I did NOT tell my ex that I was going to put a specific dollar amount towards schooling. And, yes, I think my ex is tanking at his job since he's in sales just to prove to me that he's suffering but his base salary is still twice the amount of my base so for him to say that I'll owe him child support is ridiculous. My son stays with me 70% of the time, I will still be paying rent to my bf for $1100 but my ex refinanced his mortgage down to $900.

He thrives on conflict, it's how he gets his energy and I knew that years ago and that's why I stayed in the marriage so long. I knew fighting him would be exhausting.

As for child support. He agreed, per the divorce decree, to pay until our son graduated from high school in May of 2017. He wants to get the courts to let him off the hook in November which I know won't hold water, unless he truly is suffering a financial hardship greater than mine.

If it wasn't for the schooling, I wouldn't bother with him. Currently, I let him write me a check for support and most months it comes late and I just let it slide. I am ready to go to the courts and file for wage garnishment.

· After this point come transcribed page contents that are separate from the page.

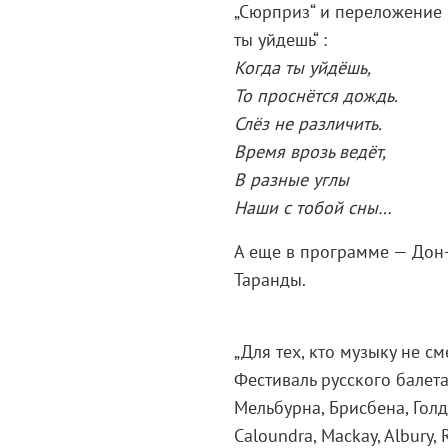
„Сюрприз“ и переложение н
ты уйдешь“ :
Когда ты уйдёшь,
То проснётся дождь.
Слёз не различить.
Время врозь ведёт,
В разные углы
Наши с тобой сны…
А еще в программе — Дон-
Таранды.
„Для тех, кто музыку не с
Фестиваль русского балета
Мельбурна, Брисбена, Голд
Caloundra, Mackay, Albury,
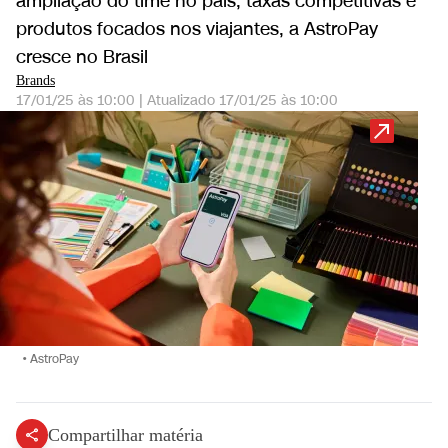
ampliação do time no país, taxas competitivas e
produtos focados nos viajantes, a AstroPay
cresce no Brasil
Brands
17/01/25 às 10:00
|
Atualizado
17/01/25 às 10:00
•
AstroPay
Compartilhar matéria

Honestly, I'm tired of bending over backwards and being the better person here. I'm tired of his bullying. I gave up my rights to his freaking pension and he's still not grateful for what I saved him. I wonder if I can go back to the courts and try to get a hold of that, too? Not that I want to work this hard or fight him anymore, but I'm really tired of his victim martyr crap and I'm tired of him complaining to our son about what a cheating witch I am. Mainly, because I never cheated on him and mainly because I think I've extended grace to him when I didn't have to.......I'm feeling just a wee bit bitter and angry right now and need to go do some yoga, lol!